Rachel Sztajn
Professora de Direito e membro da Comissão de Bioética do HCFMUSP
Justiça do Trabalho condena hospital ao pagamento de danos morais e materiais à família de técnica de enfermagem, que trabalhava na instituição, e que veio a falecer em 2009, por ter contraído o vírus H1N1, ou seja, por acidente de trabalho http://economia.ig.com.br/2017-10-27/hospital-indenizacao.html.
O acordão do TST bem o evidencia: havia vínculo laboral entre a falecida e a instituição hospitalar e o evento morte, segundo a família da falecida, resultou de descuido, negligência, da instituição que não teria adotado medidas de prevenção em face do surto do vírus H1N1. Diante de tal evento, argumentou-se, em virtude da gravidez, a técnica de enfermagem deveria ter sido transferida para outro setor do hospital em que houvesse menor risco de contaminação.
Esse argumento mostra que a família sabia, assim como deveria saber a técnica de enfermagem, que o ambiente hospitalar não é, exatamente, área infensa a riscos.
Teria a técnica de enfermagem solicitado sua transferência para setor menos propenso a contágios? Se o fez, teria a instituição negado o pedido? Se as respostas forem afirmativas, seja do ponto de vista jurídico, seja do ético, houve assunção do risco de contágio pela instituição.
Outros fatos deveriam ter sido analisados como, por exemplo, outras pessoas foram contaminadas à época, na mesma instituição/setor? Houve divulgação de medidas preventivas que deveriam ser observadas pelos profissionais que atuavam no local em relação ao vírus?
Respostas negativas serviriam de suporte para o recurso que o TRT da 17ª. região – (ES) -, que considerou não estar demonstrado nexo de causalidade entre a atividade desenvolvida e a contaminação. Com isso entendeu-se que faltariam provas por parte do hospital que juntara o prontuário médico
Admita-se que o prontuário espelha o quadro clínico e terapêuticas adotadas mas, dificilmente indica a origem de uma contaminação por vírus, portanto, a “prova” poder ser considerada insuficiente.
Nessa linha o TST, ao não aceitar os argumentos da instituição de saúde, de que à época enfrentava-se uma pandemia de H1N, o que era de conhecimento geral, segundo voto do Ministro Relator, tendo invocado relação de causalidade – trabalho no hospital e contaminação – deveria ter demonstrado, isto é provado, que não houvera negligência, imprudência ou imperícia dos administradores da instituição e que não havia notícia de outros casos ligados à instituição.

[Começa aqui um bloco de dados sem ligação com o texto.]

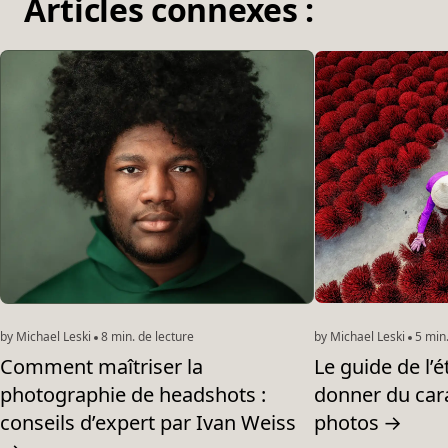
Articles connexes :
by Michael Leski
8 min. de lecture
by Michael Leski
5 min.
Comment maîtriser la
Le guide de l’
photographie de headshots :
donner du car
conseils d’expert par Ivan Weiss
photos
→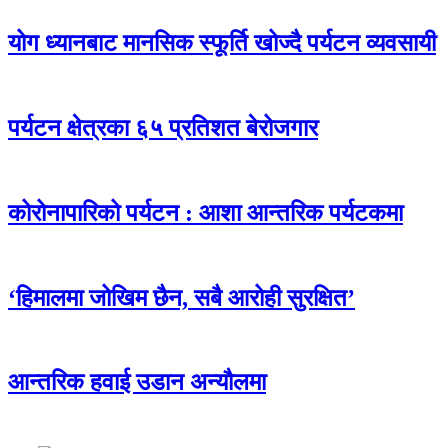
योग ध्यानबाट मानसिक स्फूर्ति खोज्दै पर्यटन व्यवसायी
पर्यटन क्षेत्रका ६५ प्रतिशत बेरोजगार
कोरोनापारिको पर्यटन : आशा आन्तरिक पर्यटकमा
‘हिमालमा जोखिम छैन, सबै आरोही सुरक्षित’
आन्तरिक हवाई उडान अन्यौलमा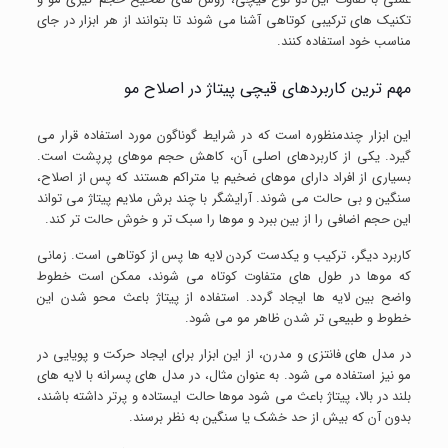
تکنیک های ترکیبی کوتاهی آشنا می شوند تا بتوانند از هر ابزار در جای
مناسب خود استفاده کنند.
مهم ترین کاربردهای قیچی پیتاژ در اصلاح مو
این ابزار چندمنظوره است که در شرایط گوناگون مورد استفاده قرار می
گیرد. یکی از کاربردهای اصلی آن، کاهش حجم موهای پرپشت است.
بسیاری از افراد دارای موهای ضخیم یا متراکم هستند که پس از اصلاح،
سنگین و بی حالت می شوند. آرایشگر با چند برش ملایم پیتاژ می تواند
این حجم اضافی را از بین ببرد و موها را سبک تر و خوش حالت تر کند.
کاربرد دیگر، ترکیب و یکدست کردن لایه ها پس از کوتاهی است. زمانی
که موها در طول های متفاوت کوتاه می شوند، ممکن است خطوط
واضح بین لایه ها ایجاد گردد. استفاده از پیتاژ باعث محو شدن این
خطوط و طبیعی تر شدن ظاهر مو می شود.
در مدل های فانتزی و مدرن، از این ابزار برای ایجاد حرکت و پویایی در
مو نیز استفاده می شود. به عنوان مثال، در مدل های پسرانه با لایه های
بلند در بالا، پیتاژ باعث می شود موها حالت ایستاده و پرتر داشته باشند،
بدون آن که بیش از حد خشک یا سنگین به نظر برسند.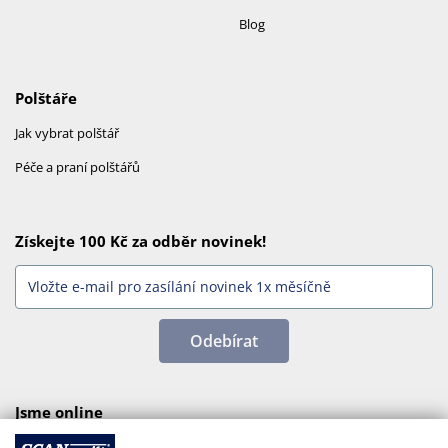
Blog
Polštáře
Jak vybrat polštář
Péče a praní polštářů
Získejte 100 Kč za odběr novinek!
Odebírat
Jsme online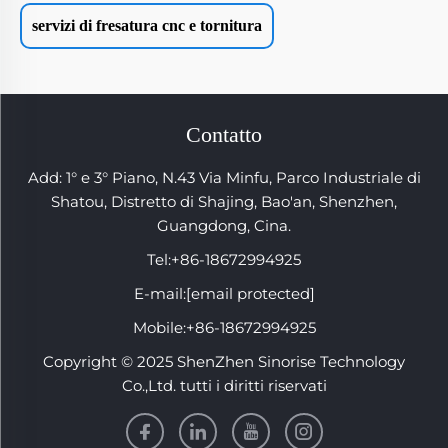
servizi di fresatura cnc e tornitura
Contatto
Add: 1° e 3° Piano, N.43 Via Minfu, Parco Industriale di
Shatou, Distretto di Shajing, Bao'an, Shenzhen,
Guangdong, Cina.
Tel:
+86-18672994925
E-mail:
[email protected]
Mobile:
+86-18672994925
Copyright © 2025 ShenZhen Sinorise Technology
Co.,Ltd. tutti i diritti riservati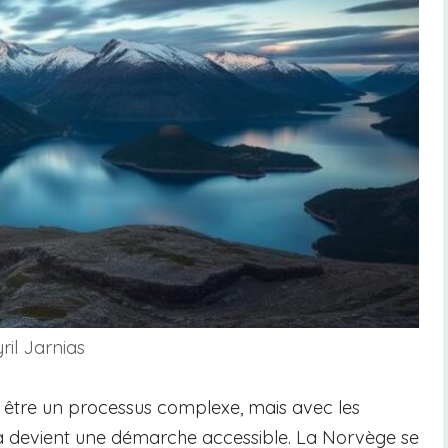
ril Jarnias
être un processus complexe, mais avec les
la devient une démarche accessible. La Norvège se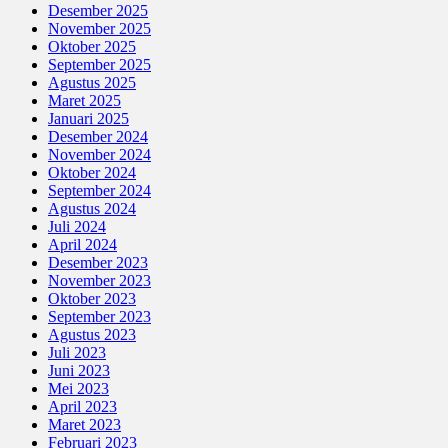
Desember 2025
November 2025
Oktober 2025
September 2025
Agustus 2025
Maret 2025
Januari 2025
Desember 2024
November 2024
Oktober 2024
September 2024
Agustus 2024
Juli 2024
April 2024
Desember 2023
November 2023
Oktober 2023
September 2023
Agustus 2023
Juli 2023
Juni 2023
Mei 2023
April 2023
Maret 2023
Februari 2023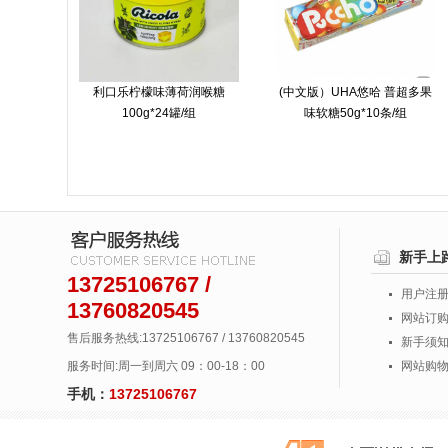
利口乐柠檬味薄荷润喉糖
(中文版）UHA悠哈 普超多果
100g*24罐/组
味软糖50g*10条/组
新手上
13725106767 /
用户注
13760820545
网站订
售后服务热线:13725106767 / 13760820545
新手须
服务时间:周一到周六 09：00-18：00
网站购
手机：
13725106767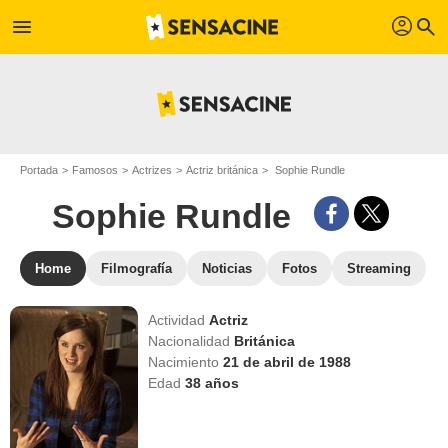
profil
menu
search
Portada
Famosos
Actrizes
Actriz británica
Sophie Rundle
Sophie Rundle
Home
Filmografía
Noticias
Fotos
Streaming
Actividad
Actriz
Nacionalidad
Británica
Nacimiento
21 de abril de 1988
Edad
38
años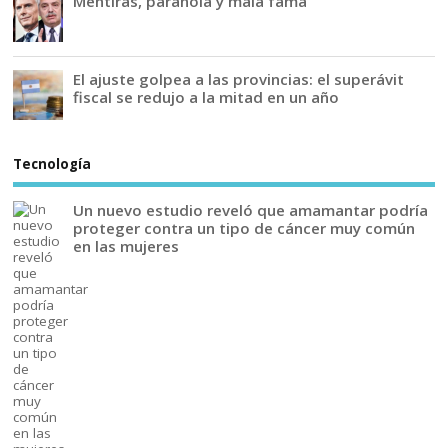
Mentiras, paranoia y mala fama
El ajuste golpea a las provincias: el superávit
fiscal se redujo a la mitad en un año
Tecnología
Un nuevo estudio reveló que amamantar podría
proteger contra un tipo de cáncer muy común
en las mujeres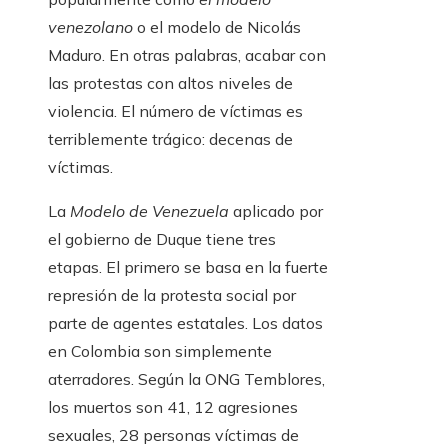
venezolano
o el modelo de Nicolás
Maduro. En otras palabras, acabar con
las protestas con altos niveles de
violencia. El número de víctimas es
terriblemente trágico: decenas de
víctimas.
La
Modelo de Venezuela
aplicado por
el gobierno de Duque tiene tres
etapas. El primero se basa en la fuerte
represión de la protesta social por
parte de agentes estatales. Los datos
en Colombia son simplemente
aterradores. Según la ONG Temblores,
los muertos son 41, 12 agresiones
sexuales, 28 personas víctimas de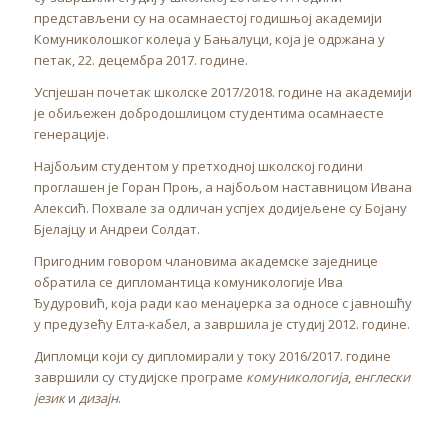
представљени су на осамнаестој годишњој академији
Комуниколошког колеџа у Бањалуци, која је одржана у
петак, 22. децембра 2017. године.
Успјешан почетак школске 2017/2018. године на академији
је обиљежен добродошлицом студентима осамнаесте
генерације.
Најбољим студентом у претходној школској години
проглашен је Горан Проњ, а најбољом наставницом Ивана
Алексић. Похвале за одличан успјех додијељене су Бојану
Бјелајцу и Андреи Солдат.
Пригодним говором члановима академске заједнице
обратила се дипломантица комуникологије Ива
Ђудуровић, која ради као менаџерка за односе с јавношћу
у предузећу Елта-кабел, а завршила је студиј 2012. године.
Дипломци који су дипломирали у току 2016/2017. године
завршили су студијске програме
комуникологија
,
енглески
језик
и
дизајн
.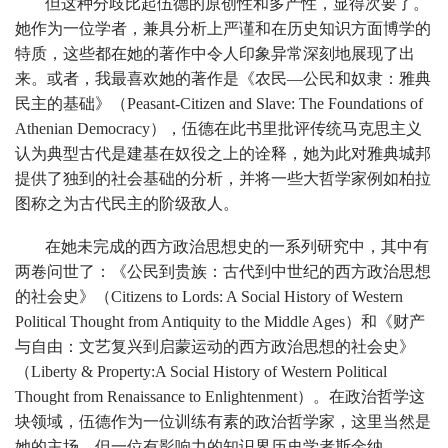
但这种分歧比起伍德的原创性和多产性，显得次要了。
她作为一位学者，兼具分析上严谨和在历史知识方面博学的
特质，这些都在她的著作中令人印象异常深刻地展现了出
来。或者，我最喜欢她的著作是《农民—公民和奴隶：雅典
民主的基础》（Peasant-Citizen and Slave: The Foundations of
Athenian Democracy），伍德在此书里批评传统马克思主义
认为典型古代是建基在奴役之上的诠释，她为此对雅典城邦
提供了独到的社会基础的分析，并将一些大哲学家例如柏拉
图称之为古代民主的阶级敌人。
在她未完成的西方政治思想史的一系列研究中，其中有
两卷问世了：《公民到贵族：古代到中世纪的西方政治思想
的社会史》（Citizens to Lords: A Social History of Western
Political Thought from Antiquity to the Middle Ages）和《财产
与自由：文艺复兴到启蒙运动的西方政治思想的社会史》
（Liberty & Property:A Social History of Western Political
Thought from Renaissance to Enlightenment）。在政治哲学这
块领域，伍德作为一位训练有素的政治哲学家，这里当然是
她的主场，但一位有影响力的知识界历史学者斯金纳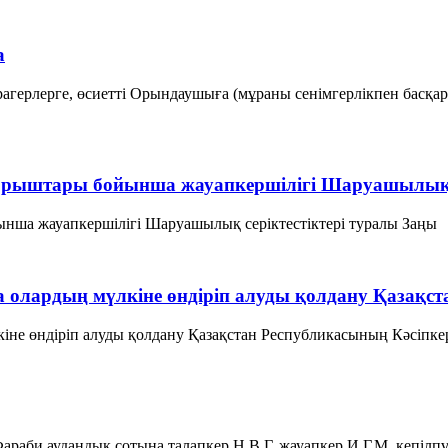
а
агерлерге, өсиетті Орындаушыға (мұраны сенімгерлікпен бас
борыштары бойынша жауапкершiлiгi Шаруашылық с
нша жауапкершiлiгi Шаруашылық серіктестіктері туралы Заңы 1.
 олардың мүлкіне өндіріп алуды қолдану Қазақст
не өндіріп алуды қолдану Қазақстан Республикасының Кәсіпкерлі
и аудандық сотына талапкер Н.В.Г. жауапкер И.Г.М. кепілпұлд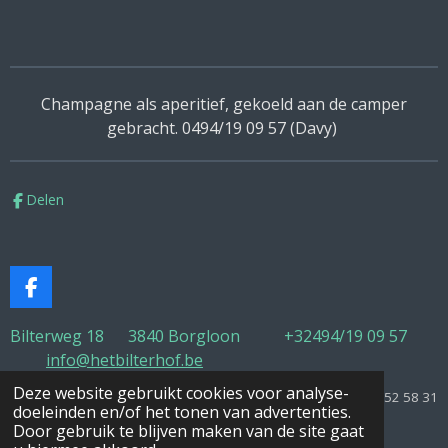
Champagne als aperitief, gekoeld aan de camper
gebracht. 0494/19 09 57 (Davy)
Delen
F
a
c
Bilterweg 18 3840 Borgloon +32
494/19 09 57
e
info@hetbilterhof.be
b
o
Deze website gebruikt cookies voor analyse-
Designed by Vansonhoven Joihan 0495/52 58 31
o
doeleinden en/of het tonen van advertenties.
© 2021 Camperplaats Het Bilterhof
k
Door gebruik te blijven maken van de site gaat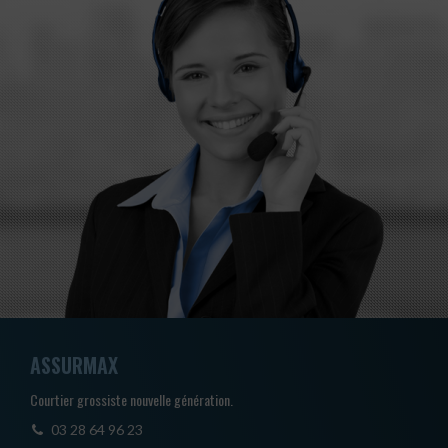
ASSURMAX
Courtier grossiste nouvelle génération.
03 28 64 96 23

Prova diabólica de dificílima demonstração? Não parece que seja o caso
De sua parte a técnica de enfermagem, dado o exercício de atividades em instituição de saúde, em que o ambiente pode amplificar riscos de contágio, nada obstante medidas preventivas sejam adotadas, deveria saber disso e, portanto, afastar-se, notadamente em situações de pandemia, de riscos contaminação.
Comuns relatos de profissionais de saúde contaminados em virtude da realização de procedimentos – cirurgião que se fere com o bisturi que está utilizando -. Tal resultado, igualmente acidente de trabalho, pode ser imputado ao hospital? Parece-me que não.
Configurado o acidente – morte da técnica de enfermagem, a família aciona o hospital na Justiça do Trabalho e obtém reparação a título de danos morais e materiais em seu benefício.
Estar-se-á em face de valoração da vida humana? Os pagamentos mensais configuram alimentos? O prazo de 39 anos refere-se à expectativa de vida da técnica de enfermagem? Parece-me que sim.
Teria havido algum viés protecionista da Justiça que, por óbvio, não pode ressucitar a técnica de enfermagem, sem considerar que, exatamente por atuar em hospital, tem corresponsabilidade pela adoção de medidas preventivas?
Talvez mais preocupantes sejam os efeitos de segunda ordem decorrentes desse tipo de decisão que, ao aumentarem os riscos do exercício de uma atividade socialmente relevante, venham a estimular o aumento de custos mediante adoção exagerada de medidas de precaução para evitar, ou no mínimo, provar que não havia negligência, imprudência ou imperícia de sua parte. Esses custos recairão sobre a sociedade pelo aumento de despesas.
Por derradeiro, como garantir-se que, ainda que a técnica fosse transferida para outro setor hospitalar, não haveria contaminação? Os vírus têm maus hábitos: disseminam-se não apenas por contato direto entre pessoas.